These Chinese competitive advantages, and many more that you could recite, do matter to one degree or another. But my view is that what truly makes Chinese factories competitive is the ability to transport the goods so cheaply across the Pacific Ocean, in containers that are then rapidly unloaded and shipped, via "deregulated" rail and truck, almost to the point of sale. Cheap transport effectively puts the factory in China right next to the factory in the U.S.

Transmission and Corridors

It is the same thing with energy transmission as with oceangoing transportation. A well-managed transmission system is the key to enabling robust and competitive energy markets that offer customers choice, savings and related benefits.

Do you recall how we began this article? We looked back to the olden days when the utility company owned the power plant just outside of town. This is probably no longer the case where you live. So do you really know from where comes your electricity?

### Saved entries

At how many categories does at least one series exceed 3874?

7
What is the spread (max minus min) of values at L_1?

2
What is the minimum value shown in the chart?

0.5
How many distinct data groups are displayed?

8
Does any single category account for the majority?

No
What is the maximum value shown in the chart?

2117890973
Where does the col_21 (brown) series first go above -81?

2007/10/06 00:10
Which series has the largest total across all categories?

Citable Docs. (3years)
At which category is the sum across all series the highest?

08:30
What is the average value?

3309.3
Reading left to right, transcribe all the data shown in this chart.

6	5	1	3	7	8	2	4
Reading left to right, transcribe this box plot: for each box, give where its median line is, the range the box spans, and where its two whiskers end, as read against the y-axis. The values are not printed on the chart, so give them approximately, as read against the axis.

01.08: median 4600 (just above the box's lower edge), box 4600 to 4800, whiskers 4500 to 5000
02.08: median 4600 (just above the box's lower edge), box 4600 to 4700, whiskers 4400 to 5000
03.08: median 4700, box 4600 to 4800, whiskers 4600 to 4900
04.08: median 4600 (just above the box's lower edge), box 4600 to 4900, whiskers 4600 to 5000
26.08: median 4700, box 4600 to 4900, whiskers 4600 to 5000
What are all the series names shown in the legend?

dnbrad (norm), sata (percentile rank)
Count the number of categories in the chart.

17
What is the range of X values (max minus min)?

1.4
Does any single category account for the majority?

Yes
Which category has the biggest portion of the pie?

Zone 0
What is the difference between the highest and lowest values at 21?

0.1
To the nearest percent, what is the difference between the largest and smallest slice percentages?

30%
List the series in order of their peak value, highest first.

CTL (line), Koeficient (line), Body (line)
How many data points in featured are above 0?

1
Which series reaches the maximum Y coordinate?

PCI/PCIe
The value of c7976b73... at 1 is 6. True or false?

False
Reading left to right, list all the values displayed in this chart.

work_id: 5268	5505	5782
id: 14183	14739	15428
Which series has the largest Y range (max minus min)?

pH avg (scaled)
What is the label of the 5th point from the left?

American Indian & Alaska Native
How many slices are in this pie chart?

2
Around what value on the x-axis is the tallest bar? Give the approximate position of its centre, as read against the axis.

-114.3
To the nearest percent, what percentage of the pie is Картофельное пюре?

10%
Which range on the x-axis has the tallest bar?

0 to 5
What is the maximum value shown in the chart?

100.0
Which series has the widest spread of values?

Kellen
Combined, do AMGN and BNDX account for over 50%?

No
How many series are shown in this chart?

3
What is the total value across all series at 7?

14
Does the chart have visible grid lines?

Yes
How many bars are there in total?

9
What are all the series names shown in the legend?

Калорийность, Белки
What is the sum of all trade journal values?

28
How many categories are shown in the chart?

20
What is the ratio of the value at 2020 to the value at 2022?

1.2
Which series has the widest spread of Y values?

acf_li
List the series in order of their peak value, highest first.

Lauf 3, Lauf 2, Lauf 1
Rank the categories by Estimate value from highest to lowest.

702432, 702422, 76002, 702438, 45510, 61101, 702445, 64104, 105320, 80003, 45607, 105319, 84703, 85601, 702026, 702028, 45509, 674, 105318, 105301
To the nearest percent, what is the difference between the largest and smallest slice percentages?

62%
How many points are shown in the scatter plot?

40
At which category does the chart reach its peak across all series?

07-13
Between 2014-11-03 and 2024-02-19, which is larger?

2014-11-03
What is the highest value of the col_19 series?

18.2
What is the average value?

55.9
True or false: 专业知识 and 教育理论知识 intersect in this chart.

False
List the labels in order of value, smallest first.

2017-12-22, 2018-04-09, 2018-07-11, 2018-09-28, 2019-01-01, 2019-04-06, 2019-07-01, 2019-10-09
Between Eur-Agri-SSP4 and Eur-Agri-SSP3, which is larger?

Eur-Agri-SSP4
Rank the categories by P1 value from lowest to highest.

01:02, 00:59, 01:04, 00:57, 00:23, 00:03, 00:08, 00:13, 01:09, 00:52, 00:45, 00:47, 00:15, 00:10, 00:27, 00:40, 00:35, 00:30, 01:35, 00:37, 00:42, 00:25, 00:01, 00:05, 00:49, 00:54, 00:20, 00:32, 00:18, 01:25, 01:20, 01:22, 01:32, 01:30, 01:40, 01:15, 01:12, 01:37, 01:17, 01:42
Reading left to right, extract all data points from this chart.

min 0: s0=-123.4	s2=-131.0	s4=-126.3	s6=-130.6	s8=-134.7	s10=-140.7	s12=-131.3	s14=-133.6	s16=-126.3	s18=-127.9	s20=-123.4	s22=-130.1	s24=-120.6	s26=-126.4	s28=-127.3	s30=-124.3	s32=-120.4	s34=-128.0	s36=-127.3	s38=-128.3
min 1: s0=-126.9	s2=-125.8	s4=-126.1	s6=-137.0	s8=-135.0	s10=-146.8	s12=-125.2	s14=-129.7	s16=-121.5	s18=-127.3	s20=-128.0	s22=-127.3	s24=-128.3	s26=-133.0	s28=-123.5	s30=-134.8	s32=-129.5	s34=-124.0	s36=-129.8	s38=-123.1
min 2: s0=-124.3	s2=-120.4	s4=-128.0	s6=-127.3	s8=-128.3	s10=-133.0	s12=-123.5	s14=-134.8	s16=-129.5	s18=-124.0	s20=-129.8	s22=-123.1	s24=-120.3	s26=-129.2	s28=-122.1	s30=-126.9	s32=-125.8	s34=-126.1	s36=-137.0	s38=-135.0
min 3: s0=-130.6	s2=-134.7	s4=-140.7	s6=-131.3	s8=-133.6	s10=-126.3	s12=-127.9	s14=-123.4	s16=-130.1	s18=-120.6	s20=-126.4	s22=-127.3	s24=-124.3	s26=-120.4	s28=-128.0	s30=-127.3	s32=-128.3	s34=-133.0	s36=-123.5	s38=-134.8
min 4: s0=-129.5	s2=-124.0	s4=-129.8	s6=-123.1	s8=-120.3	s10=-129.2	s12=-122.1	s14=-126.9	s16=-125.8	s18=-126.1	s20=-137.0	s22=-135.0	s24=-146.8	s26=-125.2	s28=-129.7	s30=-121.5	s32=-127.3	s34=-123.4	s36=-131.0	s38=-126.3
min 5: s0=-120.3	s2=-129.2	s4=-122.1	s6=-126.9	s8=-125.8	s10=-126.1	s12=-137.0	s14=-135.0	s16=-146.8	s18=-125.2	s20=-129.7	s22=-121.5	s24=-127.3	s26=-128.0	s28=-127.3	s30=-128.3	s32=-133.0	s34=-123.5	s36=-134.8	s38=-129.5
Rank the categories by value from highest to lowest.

### Work to be completed
Proceed with the article on electricity transmission from the point where it stops, taking up its closing question about where your electricity comes from.

### Answer area
If you live in California, some of your electricity may come from New Mexico, if not British Columbia. If you live in Ohio, some of your electricity may come from Ontario, or even Quebec. If you live in New Jersey, some of your electricity may come from a plant in western Maryland. Or consider that one of the largest generators of wind-powered electricity in the U.S., for example, is Florida Power and Light, and many of its windmills are located in -- are you ready? -- North Dakota. Last time I looked, Florida is a long way from North Dakota.

What makes this all possible is the creation of long-distance transmission corridors, over which electric power is moved, or "wheeled," from one region to another. No, the North Dakota electricity does not go all the way to Florida. But the North Dakota electricity might go to Illinois, and electricity from Illinois might go to Alabama, and electricity from Alabama might power homes in Florida. How do you calculate the electricity rates for Florida consumers, and who should get paid how much at each step of the way along the transmission corridor? It gets complicated in a hurry.

And why is FPL building windmills in North Dakota? For starters, it is just too hard to build new power plants in Florida, both despite and because of the fast-growing population, which adds more load and demands more and more electricity each year. Think about it. What community in Florida wants a new large power plant with a tall stack and thousands of rail cars passing by, hauling coal to the facility? And what electricity consumers in Florida want to pay what it costs to run a natural gas-fired power turbine just to generate base load electricity? "Not in my backyard," goes the cry.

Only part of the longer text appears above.